Background actors were also key in selling the effect. “The actual production sound was me going, ‘Three, two, one, fall,’ and it’s pretty unspectacular,” Johnson explains. “But at the end of our day, we gathered up all of the funeral attendees, and we just recorded a bunch of gasps and ‘Jesus Christ!’ and stuff like that, just layering all that over in the edit.” Max adds that there were “some of them that were really doing some heavy lifting, I think, in their reactions, which I appreciated.”

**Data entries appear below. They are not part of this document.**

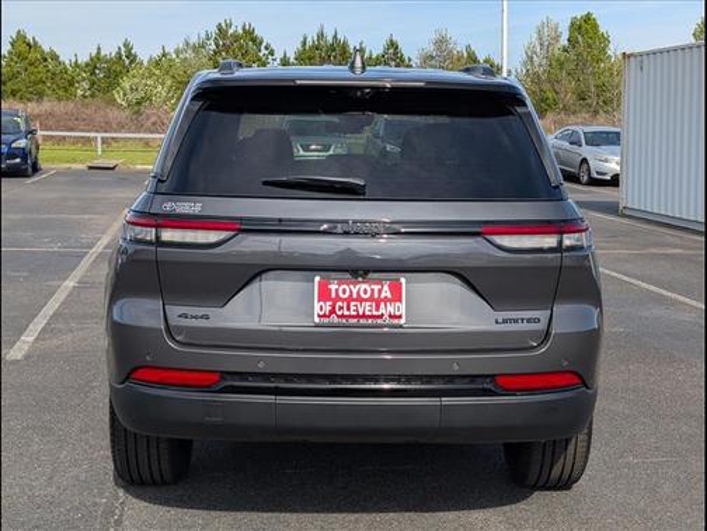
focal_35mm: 49
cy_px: 266
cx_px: 354
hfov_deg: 38.9
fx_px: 1001
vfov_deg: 29.7
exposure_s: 1/1429
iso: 21
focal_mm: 6.9
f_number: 1.68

The short shooting schedule presented a challenge for one of the sketch’s more complex falls: a scene in which a body falls out of a coffin and slides down a marble staircase. It’s the fall LaVecchia had been specifically hired to perform, and the one both Simon and Larioza agree was the trickiest. The stunt had been performed successfully without a coffin by Simon on a location scout. “That was the first time I had seen [the staircase],” Simon says. “I had a pad in my bag and I said, ‘You know what? Since we’re all here looking at these beautiful steps, why don’t I just do it?’”

But on the day of shooting, the added complication of LaVecchia actually having to exit the coffin dead-body style and complete the full slide proved tricky. To keep the stunt as safe as possible, Holliday rigged a hinged bottom that would allow LaVecchia to slide out instead of dropping straight down. Complications arising from the coffin having to tilt down the stairs, however, prevented him from being able to gain enough momentum to slide all the way down the stairs safely after two takes. “And I was kinda like, ‘I want a third take! I want a third take!’” LaVecchia recalls. “But I don’t think we had time or the coffin resources.” In the final edit, the camera cuts away from LaVecchia fast enough that the sliding effect remains. “They cut it real quick, but it still looks funny,” Larioza says.

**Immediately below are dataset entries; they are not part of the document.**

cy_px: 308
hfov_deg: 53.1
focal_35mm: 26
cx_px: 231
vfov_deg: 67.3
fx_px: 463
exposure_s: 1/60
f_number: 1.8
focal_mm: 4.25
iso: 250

LaVecchia would get another chance to perform an iconic coffin fall, however, when he agreed to be a nude body that falls from a coffin and rolls down a hill. (“I thought we were maybe pushing things a little too silly with that one,” Johnson says.) The drop was mostly painless, and LaVecchia was provided a dance belt for modesty’s sake, but the roll in the grass did leave him feeling itchy. He also makes an appearance as the body that drops from the pallbearer’s shoulder height, which he was able to wear pads for, thankfully.

The trick to falling like a dead body, according to LaVecchia, is to try and hit the ground with your shoulders first, “because if you land with your butt first, sometimes it can whiplash your head into the ground.” Larioza adds that you “can’t really know when the impact is going to happen; you’re going to just have to tuck in your chin and just go with the fall.” Simon offers an even simpler take: “Really, gravity is what it is.”

Creating and coordinating a bunch of coffin flops was actually something of a treat for Larioza and Simon, who are more accustomed to big feature films where they have less input in how stunts come together. “I get to be creative,” Larioza says. “I get to talk to them and brainstorm with them and tell them what I think, and hire my friends. Sometimes that’s more fulfilling, you know what I mean?”

“I think that’s just the beautiful thing as far as what we do: Every project is just standalone for what it is,” Simon adds. “I don’t think I’ve done over ten coffin drops in one day for any other show, so that’s a first.” Johnson says that “everybody was firing on all cylinders” during the shoot and considers Coffin Flop “one of my favorite sketches of the season.”

When it comes to his naked downhill coffin flop, LaVecchia is humble, noting that his work as a kids’ jump-roping coach makes sharing the clip on Instagram a bit awkward. “The experience was awesome, I loved being a part of the show, the show’s hilarious, I love it,” he says. “But I’m just like, Man, maybe I’ll wait to showcase something where I’m not a dead naked body.”